Another example: Many Scrum teams use what Mike Cohn calls commitment-driven iteration planning. (Agile Estimating and Planning, p158). The team first figures out the number of hours available in the sprint, based on the percentage of their time they expect to be able to spend on stories and any days off that team members have. Then they take stories one at a time, break them into tasks, estimate how long each task will take, and subtract the time from the available hours. They continue to do this until they run out of hours. At that point, their sprint is loaded.

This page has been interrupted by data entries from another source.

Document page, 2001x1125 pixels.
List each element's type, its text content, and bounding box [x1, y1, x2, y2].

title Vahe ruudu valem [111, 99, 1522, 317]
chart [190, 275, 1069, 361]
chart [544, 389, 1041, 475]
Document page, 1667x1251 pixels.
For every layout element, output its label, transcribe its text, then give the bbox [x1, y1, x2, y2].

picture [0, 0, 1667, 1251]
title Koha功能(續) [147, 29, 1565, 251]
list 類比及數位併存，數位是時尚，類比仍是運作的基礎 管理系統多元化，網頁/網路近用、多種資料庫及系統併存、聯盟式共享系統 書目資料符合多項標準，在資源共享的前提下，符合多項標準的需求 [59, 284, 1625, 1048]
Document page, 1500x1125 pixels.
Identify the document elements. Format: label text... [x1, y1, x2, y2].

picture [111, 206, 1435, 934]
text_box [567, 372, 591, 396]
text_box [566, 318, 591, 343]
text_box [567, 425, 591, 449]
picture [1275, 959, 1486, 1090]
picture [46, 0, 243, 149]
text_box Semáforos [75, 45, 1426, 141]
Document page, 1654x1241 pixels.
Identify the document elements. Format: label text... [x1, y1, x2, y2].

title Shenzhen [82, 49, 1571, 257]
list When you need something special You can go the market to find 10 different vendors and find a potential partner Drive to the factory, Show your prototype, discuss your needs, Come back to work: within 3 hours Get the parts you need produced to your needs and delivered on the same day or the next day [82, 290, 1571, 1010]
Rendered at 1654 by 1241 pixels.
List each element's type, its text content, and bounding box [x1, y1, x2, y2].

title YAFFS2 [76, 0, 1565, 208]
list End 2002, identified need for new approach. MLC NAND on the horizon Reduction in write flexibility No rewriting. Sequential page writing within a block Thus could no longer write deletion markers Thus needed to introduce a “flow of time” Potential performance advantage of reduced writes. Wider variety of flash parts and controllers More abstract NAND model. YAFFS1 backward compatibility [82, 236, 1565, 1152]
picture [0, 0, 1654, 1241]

I have been in sprint planning meetings where figuring out the days off can take 15 to 20 minutes. The team goes around the table, with each team member saying something like "OK, I was going to take a few days off, maybe this sprint, or maybe in July. Or maybe I could take them in April." Eventually, after a two- or three-minute monologue, the team member figures out how may days he or she is going to be out during the sprint. Then they move on to the next person.
It doesn't have to be this way. They all know that they are going to be asked about days off in the sprint; this happens every planning meeting. Couldn't they figure this out in advance, rather than making everyone sit around twiddling their thumbs while they muse about when it would be good to take vacation? In some cases, there are coverage issues. This can be handled by announcing in the daily standup that you would like to take some time off in the next sprint, and if there is a problem, working it out before the planning meeting.
And in spite of all that has been written in the literature about not keeping a room full of people waiting while a poor typist updates a story in the sprint-tracking tool, we are still doing it regularly. Write it down and do it later!
I have seen lots of stories in the Agile tracking tool that refer to issues in the problem tracking system, or to documents in documentation repositories. It is frequently possible to get a URL for these issues or documents, and this should be put in the story, rather than just saying "Issue 12345" or "the code spec is in the repository under this project". If you make people search for information that you must of had a link to at the time you were looking at it, you waste the time of everyone who has to look at your story.
Wasting people's time in meetings isn't just rude; it severely impacts the flow of the meeting. While you are searching through the document repository to try to find the referenced code specification, the rest of the team starts checking their phone for messages, or talking about last night's ballgame, or they decide this would be a good time to get a coffee or take a bathroom break. It may take you five or ten minutes to get the meeting back on track.
It is easy to gripe about meetings, but it is not much harder to make them a lot less wasteful, which will go a long way towards making them less irritating.